- Task statement
Images are to be excluded from the copy, and the records below reproduced word for word.

- Given data
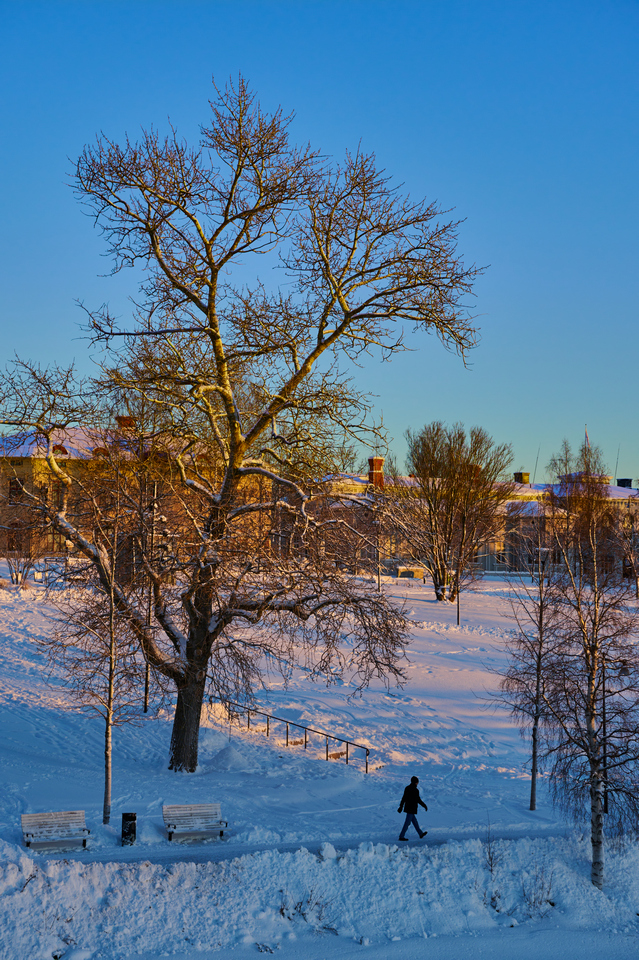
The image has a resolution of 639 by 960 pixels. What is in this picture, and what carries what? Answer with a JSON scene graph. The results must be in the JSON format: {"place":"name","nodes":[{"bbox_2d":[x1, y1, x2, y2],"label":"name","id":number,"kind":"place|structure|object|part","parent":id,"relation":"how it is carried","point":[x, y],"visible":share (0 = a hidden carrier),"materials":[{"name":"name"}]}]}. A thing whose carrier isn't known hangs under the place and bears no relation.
{"place":"outdoors","nodes":[
{"label":"outdoors","id":0,"kind":"place"},
{"bbox_2d":[0,420,265,563],"label":"building","id":1,"kind":"structure","parent":0,"point":[54,549],"materials":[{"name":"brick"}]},
{"bbox_2d":[8,478,22,501],"label":"window","id":2,"kind":"structure","parent":1,"relation":"in","point":[12,483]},
{"bbox_2d":[7,520,26,549],"label":"window","id":3,"kind":"structure","parent":1,"relation":"in","point":[12,547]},
{"bbox_2d":[116,415,135,428],"label":"chimney","id":4,"kind":"object","parent":1,"relation":"on","point":[123,419],"visible":0.3,"materials":[{"name":"red brick"}]},
{"bbox_2d":[18,822,570,864],"label":"footpath","id":5,"kind":"structure","parent":0,"point":[516,831],"materials":[{"name":"grey"}]},
{"bbox_2d":[396,776,427,840],"label":"person","id":6,"kind":"object","parent":5,"relation":"on","point":[414,788],"visible":0.99},
{"bbox_2d":[0,0,638,485],"label":"sky","id":7,"kind":"structure","parent":0,"point":[377,96],"materials":[{"name":"blue"}]},
{"bbox_2d":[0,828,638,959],"label":"snowbank","id":8,"kind":"structure","parent":0,"point":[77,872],"materials":[{"name":"white snow"}]},
{"bbox_2d":[1,561,638,959],"label":"snowy ground","id":9,"kind":"structure","parent":0,"point":[420,660],"materials":[{"name":"white snow"}]},
{"bbox_2d":[1,524,40,587],"label":"shrub","id":10,"kind":"object","parent":9,"relation":"on","point":[17,577],"visible":0.89,"materials":[{"name":"plant"}]},
{"bbox_2d":[21,810,89,849],"label":"bench","id":11,"kind":"object","parent":9,"relation":"on","point":[81,818],"visible":0.99,"materials":[{"name":"wood"}]},
{"bbox_2d":[38,496,148,826],"label":"bare tree","id":12,"kind":"object","parent":9,"relation":"on","point":[110,630],"visible":0.94,"materials":[{"name":"brown plant"}]},
{"bbox_2d":[121,812,136,845],"label":"trash bin","id":13,"kind":"object","parent":9,"relation":"on","point":[131,825],"visible":0.93,"materials":[{"name":"black"}]},
{"bbox_2d":[143,483,156,710],"label":"lamp post","id":14,"kind":"object","parent":9,"relation":"on","point":[146,707],"visible":0.66,"materials":[{"name":"black metal"}]},
{"bbox_2d":[162,802,226,841],"label":"bench","id":15,"kind":"object","parent":9,"relation":"on","point":[187,808],"visible":0.99,"materials":[{"name":"wood"}]},
{"bbox_2d":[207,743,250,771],"label":"snow mound","id":16,"kind":"object","parent":9,"relation":"on","point":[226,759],"visible":0.9,"materials":[{"name":"white snow"}]},
{"bbox_2d":[3,79,483,776],"label":"large tree","id":17,"kind":"object","parent":9,"relation":"on","point":[220,371],"visible":0.99,"materials":[{"name":"brown plant"}]},
{"label":"trunk","id":18,"kind":"part","parent":17,"relation":"part of","materials":[{"name":"brown wood"}]},
{"bbox_2d":[211,699,372,771],"label":"metal railing","id":19,"kind":"object","parent":9,"relation":"on","point":[347,759],"visible":0.91,"materials":[{"name":"metal"}]},
{"bbox_2d":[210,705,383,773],"label":"stairs","id":20,"kind":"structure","parent":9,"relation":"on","point":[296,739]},
{"bbox_2d":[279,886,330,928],"label":"shrub","id":21,"kind":"object","parent":9,"relation":"on","point":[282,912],"visible":0.7,"materials":[{"name":"brown plant"}]},
{"bbox_2d":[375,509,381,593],"label":"lamp post","id":22,"kind":"object","parent":9,"relation":"on","point":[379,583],"visible":0.92,"materials":[{"name":"black metal"}]},
{"bbox_2d":[394,564,423,579],"label":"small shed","id":23,"kind":"structure","parent":9,"relation":"on","point":[401,568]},
{"bbox_2d":[394,421,512,598],"label":"bare tree","id":24,"kind":"object","parent":9,"relation":"on","point":[440,596],"visible":0.99,"materials":[{"name":"brown plant"}]},
{"bbox_2d":[455,575,460,625],"label":"lamp post","id":25,"kind":"object","parent":9,"relation":"on","point":[457,619],"visible":0.75,"materials":[{"name":"metal"}]},
{"bbox_2d":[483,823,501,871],"label":"shrub","id":26,"kind":"object","parent":9,"relation":"on","point":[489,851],"visible":0.87,"materials":[{"name":"plant"}]},
{"bbox_2d":[494,551,567,810],"label":"birch tree","id":27,"kind":"object","parent":9,"relation":"on","point":[533,737],"visible":0.9,"materials":[{"name":"brown plant"}]},
{"bbox_2d":[521,865,556,915],"label":"shrub","id":28,"kind":"object","parent":9,"relation":"on","point":[548,893],"visible":0.85,"materials":[{"name":"brown plant"}]},
{"bbox_2d":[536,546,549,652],"label":"lamp post","id":29,"kind":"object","parent":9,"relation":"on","point":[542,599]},
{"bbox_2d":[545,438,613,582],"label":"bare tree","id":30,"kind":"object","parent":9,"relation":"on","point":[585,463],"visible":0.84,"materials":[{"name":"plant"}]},
{"bbox_2d":[541,458,638,886],"label":"birch tree","id":31,"kind":"object","parent":9,"relation":"on","point":[598,842],"visible":0.99,"materials":[{"name":"brown plant"}]},
{"bbox_2d":[601,658,608,814],"label":"lamp post","id":32,"kind":"object","parent":9,"relation":"on","point":[606,808],"visible":0.63,"materials":[{"name":"black metal"}]},
{"bbox_2d":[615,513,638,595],"label":"bare tree","id":33,"kind":"object","parent":9,"relation":"on","point":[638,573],"visible":0.99,"materials":[{"name":"plant"}]},
{"bbox_2d":[312,466,638,580],"label":"building","id":34,"kind":"structure","parent":0,"point":[500,566],"materials":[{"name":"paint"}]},
{"bbox_2d":[367,456,383,486],"label":"chimney","id":35,"kind":"object","parent":34,"relation":"on","point":[379,464],"visible":0.71,"materials":[{"name":"red brick"}]},
{"bbox_2d":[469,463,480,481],"label":"chimney","id":36,"kind":"object","parent":34,"relation":"on","point":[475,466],"visible":0.26,"materials":[{"name":"red brick"}]},
{"bbox_2d":[513,472,529,484],"label":"chimney","id":37,"kind":"object","parent":34,"relation":"on","point":[518,474],"visible":0.56,"materials":[{"name":"brick"}]},
{"bbox_2d":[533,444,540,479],"label":"antenna","id":38,"kind":"object","parent":34,"relation":"on","point":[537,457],"visible":0.65,"materials":[{"name":"metal"}]},
{"bbox_2d":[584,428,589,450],"label":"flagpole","id":39,"kind":"object","parent":34,"relation":"on","point":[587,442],"visible":0.37,"materials":[{"name":"white"}]},
{"bbox_2d":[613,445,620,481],"label":"antenna","id":40,"kind":"object","parent":34,"relation":"on","point":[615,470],"visible":0.69,"materials":[{"name":"metal"}]},
{"bbox_2d":[616,478,631,488],"label":"chimney","id":41,"kind":"object","parent":34,"relation":"on","point":[626,480],"visible":0.47,"materials":[{"name":"black"}]}
]}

- Reply
The image has a resolution of 639 by 960 pixels. What is in this picture, and what carries what? Answer with a JSON scene graph. The results must be in the JSON format: {"place":"name","nodes":[{"bbox_2d":[x1, y1, x2, y2],"label":"name","id":number,"kind":"place|structure|object|part","parent":id,"relation":"how it is carried","point":[x, y],"visible":share (0 = a hidden carrier),"materials":[{"name":"name"}]}]}. A thing whose carrier isn't known hangs under the place and bears no relation.
{"place":"outdoors","nodes":[
{"label":"outdoors","id":0,"kind":"place"},
{"bbox_2d":[0,420,265,563],"label":"building","id":1,"kind":"structure","parent":0,"point":[54,549],"materials":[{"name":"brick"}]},
{"bbox_2d":[8,478,22,501],"label":"window","id":2,"kind":"structure","parent":1,"relation":"in","point":[12,483]},
{"bbox_2d":[7,520,26,549],"label":"window","id":3,"kind":"structure","parent":1,"relation":"in","point":[12,547]},
{"bbox_2d":[116,415,135,428],"label":"chimney","id":4,"kind":"object","parent":1,"relation":"on","point":[123,419],"visible":0.3,"materials":[{"name":"red brick"}]},
{"bbox_2d":[18,822,570,864],"label":"footpath","id":5,"kind":"structure","parent":0,"point":[516,831],"materials":[{"name":"grey"}]},
{"bbox_2d":[396,776,427,840],"label":"person","id":6,"kind":"object","parent":5,"relation":"on","point":[414,788],"visible":0.99},
{"bbox_2d":[0,0,638,485],"label":"sky","id":7,"kind":"structure","parent":0,"point":[377,96],"materials":[{"name":"blue"}]},
{"bbox_2d":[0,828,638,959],"label":"snowbank","id":8,"kind":"structure","parent":0,"point":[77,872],"materials":[{"name":"white snow"}]},
{"bbox_2d":[1,561,638,959],"label":"snowy ground","id":9,"kind":"structure","parent":0,"point":[420,660],"materials":[{"name":"white snow"}]},
{"bbox_2d":[1,524,40,587],"label":"shrub","id":10,"kind":"object","parent":9,"relation":"on","point":[17,577],"visible":0.89,"materials":[{"name":"plant"}]},
{"bbox_2d":[21,810,89,849],"label":"bench","id":11,"kind":"object","parent":9,"relation":"on","point":[81,818],"visible":0.99,"materials":[{"name":"wood"}]},
{"bbox_2d":[38,496,148,826],"label":"bare tree","id":12,"kind":"object","parent":9,"relation":"on","point":[110,630],"visible":0.94,"materials":[{"name":"brown plant"}]},
{"bbox_2d":[121,812,136,845],"label":"trash bin","id":13,"kind":"object","parent":9,"relation":"on","point":[131,825],"visible":0.93,"materials":[{"name":"black"}]},
{"bbox_2d":[143,483,156,710],"label":"lamp post","id":14,"kind":"object","parent":9,"relation":"on","point":[146,707],"visible":0.66,"materials":[{"name":"black metal"}]},
{"bbox_2d":[162,802,226,841],"label":"bench","id":15,"kind":"object","parent":9,"relation":"on","point":[187,808],"visible":0.99,"materials":[{"name":"wood"}]},
{"bbox_2d":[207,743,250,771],"label":"snow mound","id":16,"kind":"object","parent":9,"relation":"on","point":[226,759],"visible":0.9,"materials":[{"name":"white snow"}]},
{"bbox_2d":[3,79,483,776],"label":"large tree","id":17,"kind":"object","parent":9,"relation":"on","point":[220,371],"visible":0.99,"materials":[{"name":"brown plant"}]},
{"label":"trunk","id":18,"kind":"part","parent":17,"relation":"part of","materials":[{"name":"brown wood"}]},
{"bbox_2d":[211,699,372,771],"label":"metal railing","id":19,"kind":"object","parent":9,"relation":"on","point":[347,759],"visible":0.91,"materials":[{"name":"metal"}]},
{"bbox_2d":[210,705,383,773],"label":"stairs","id":20,"kind":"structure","parent":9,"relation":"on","point":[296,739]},
{"bbox_2d":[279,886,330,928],"label":"shrub","id":21,"kind":"object","parent":9,"relation":"on","point":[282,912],"visible":0.7,"materials":[{"name":"brown plant"}]},
{"bbox_2d":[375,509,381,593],"label":"lamp post","id":22,"kind":"object","parent":9,"relation":"on","point":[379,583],"visible":0.92,"materials":[{"name":"black metal"}]},
{"bbox_2d":[394,564,423,579],"label":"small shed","id":23,"kind":"structure","parent":9,"relation":"on","point":[401,568]},
{"bbox_2d":[394,421,512,598],"label":"bare tree","id":24,"kind":"object","parent":9,"relation":"on","point":[440,596],"visible":0.99,"materials":[{"name":"brown plant"}]},
{"bbox_2d":[455,575,460,625],"label":"lamp post","id":25,"kind":"object","parent":9,"relation":"on","point":[457,619],"visible":0.75,"materials":[{"name":"metal"}]},
{"bbox_2d":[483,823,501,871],"label":"shrub","id":26,"kind":"object","parent":9,"relation":"on","point":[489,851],"visible":0.87,"materials":[{"name":"plant"}]},
{"bbox_2d":[494,551,567,810],"label":"birch tree","id":27,"kind":"object","parent":9,"relation":"on","point":[533,737],"visible":0.9,"materials":[{"name":"brown plant"}]},
{"bbox_2d":[521,865,556,915],"label":"shrub","id":28,"kind":"object","parent":9,"relation":"on","point":[548,893],"visible":0.85,"materials":[{"name":"brown plant"}]},
{"bbox_2d":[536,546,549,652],"label":"lamp post","id":29,"kind":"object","parent":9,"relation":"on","point":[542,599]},
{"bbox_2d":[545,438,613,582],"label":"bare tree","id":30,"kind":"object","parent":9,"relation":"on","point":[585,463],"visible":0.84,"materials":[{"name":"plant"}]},
{"bbox_2d":[541,458,638,886],"label":"birch tree","id":31,"kind":"object","parent":9,"relation":"on","point":[598,842],"visible":0.99,"materials":[{"name":"brown plant"}]},
{"bbox_2d":[601,658,608,814],"label":"lamp post","id":32,"kind":"object","parent":9,"relation":"on","point":[606,808],"visible":0.63,"materials":[{"name":"black metal"}]},
{"bbox_2d":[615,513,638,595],"label":"bare tree","id":33,"kind":"object","parent":9,"relation":"on","point":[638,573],"visible":0.99,"materials":[{"name":"plant"}]},
{"bbox_2d":[312,466,638,580],"label":"building","id":34,"kind":"structure","parent":0,"point":[500,566],"materials":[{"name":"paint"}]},
{"bbox_2d":[367,456,383,486],"label":"chimney","id":35,"kind":"object","parent":34,"relation":"on","point":[379,464],"visible":0.71,"materials":[{"name":"red brick"}]},
{"bbox_2d":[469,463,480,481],"label":"chimney","id":36,"kind":"object","parent":34,"relation":"on","point":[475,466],"visible":0.26,"materials":[{"name":"red brick"}]},
{"bbox_2d":[513,472,529,484],"label":"chimney","id":37,"kind":"object","parent":34,"relation":"on","point":[518,474],"visible":0.56,"materials":[{"name":"brick"}]},
{"bbox_2d":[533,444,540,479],"label":"antenna","id":38,"kind":"object","parent":34,"relation":"on","point":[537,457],"visible":0.65,"materials":[{"name":"metal"}]},
{"bbox_2d":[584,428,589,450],"label":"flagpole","id":39,"kind":"object","parent":34,"relation":"on","point":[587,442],"visible":0.37,"materials":[{"name":"white"}]},
{"bbox_2d":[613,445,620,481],"label":"antenna","id":40,"kind":"object","parent":34,"relation":"on","point":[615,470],"visible":0.69,"materials":[{"name":"metal"}]},
{"bbox_2d":[616,478,631,488],"label":"chimney","id":41,"kind":"object","parent":34,"relation":"on","point":[626,480],"visible":0.47,"materials":[{"name":"black"}]}
]}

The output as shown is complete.